DOCUMENT SEGMENT:

+-------+

I wasn't clear. (...)
Ah, ok.

I'm still peeved that this stuff isn't written up somewhere. For example the demesne part seems to scale up to 35% at high relations but I'd love to know what are the thresholds. For the vassal part, I'm not bored enough to check.

All in all, it seems quite a bit stronger than Lay Clergy where you are locked into feudal vassal tax rates (at least muslims are, I haven't checked custom faiths). Unless you hold only temples yourself instead of castles, seeing as levies are nigh useless anyways (can you do that though?). It makes me thing that going for a temporal head of faith may not be worth the gold you lose.
 
It seems like the winning combo might be: Theocratic & Temporal, revocable appointments, with NO head of faith.

1 realm priest I get to appoint, and if he goes crazy or stops liking me, I can give him the boot and appoint someone better (who likes me).

No head of faith to get angry with me, excommunicate me, or give additional claims out to my vassals.

No head of faith also means holy site control gives a boost to county conversion rate, which is great.


The only 2 down-sides I see are: 1) no crusades/great holy wars, 2) no turning in piety for gold

The only one of those I care about is the gold, but if I'm not saving it up to trade in, then I've got more piety to burn on local holy wars. Seems like a fair trade.

What do people think?
 
It seems like the winning combo might be: Theocratic & Temporal, revocable appointments, with NO head of faith.

+-------+

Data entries
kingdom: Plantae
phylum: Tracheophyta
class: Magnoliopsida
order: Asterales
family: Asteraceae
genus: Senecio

+-------+

STATED EXERCISE A:
Answer these questions from the faith-doctrine forum thread:
(i) What share does the demesne part seem to scale up to at high relations?
(ii) Under Lay Clergy, what tax rates does the thread say Muslims are locked into?
(iii) What two downsides of having no head of faith does the thread list?
STATED EXERCISE B: From the faith-doctrine forum thread, list every action a head of faith might take that the poster wants to avoid.
STATED EXERCISE C: Extend the faith-doctrine forum thread past its last line.

TASK ANSWER A:
(i) 35%
(ii) Feudal vassal tax rates
(iii) No crusades/great holy wars, and no turning in piety for gold

TASK ANSWER B:
- Getting angry with the poster
- Excommunicating the poster
- Giving additional claims out to the poster's vassals

TASK ANSWER C:
1 realm priest I get to appoint, and if he goes crazy or stops liking me, I can give him the boot and appoint someone better (who likes me).

No head of faith to get angry with me, excommunicate me, or give additional claims out to my vassals.

No head of faith also means holy site control gives a boost to county conversion rate, which is great.


The only 2 down-sides I see are: 1) no crusades/great holy wars, 2) no turning in piety for gold

The only one of those I care about is the gold, but if I'm not saving it up to trade in, then I've got more piety to burn on local holy wars. Seems like a fair trade.

What do people think?
Its great for expansion but then when your realm becomes large enough its going to be harder to keep them in line without being head of faith or having one subordinate to you. No head of faith to excommunicate means you can't get an easy imprison reason on troublesome vassals, to forgive your sins in exchange for gold, etc.
 
I wasn't clear. From what I can tell- it's the money left over from the priests at lower tiers in your hierarchy that they submit to the priests higher up the chain. It's proportional and not all of their money they gave to him, necessarily.

Your priest makes: 10 from stuff in your direct control.
The two priests below him each make say 5- they each give 2.5 to their liege. Of the 2.5 they each have left, they may give like 1 to your priest (this part is murky to me and seems to depend on church rules idk).

So your priest has total of 12. If he likes you he gives you 6.

So when check the number as you did for the breakdown, you see:
+5.0 (priest your domain)
+1.0 (other temples)

Notice that a lot of this ALSO appears to apply to Levies. My god, but my priest sometimes gives me 25% or more of the total of my levy! When he doesn't approve of me and cuts me off, it can break my bank and hurt my army a lot.

Ok so if it works like this the court priest just pay 2 separate taxes: one to his lord and one to the court priest of the lord's liege, who then pays part of this to his lord and part of it to the court priest of his liege etc until you get to the top liege. I really hope it all just adds up and they don't conjure money out of thin air but it's hard to know for sure with the info we are given in the game.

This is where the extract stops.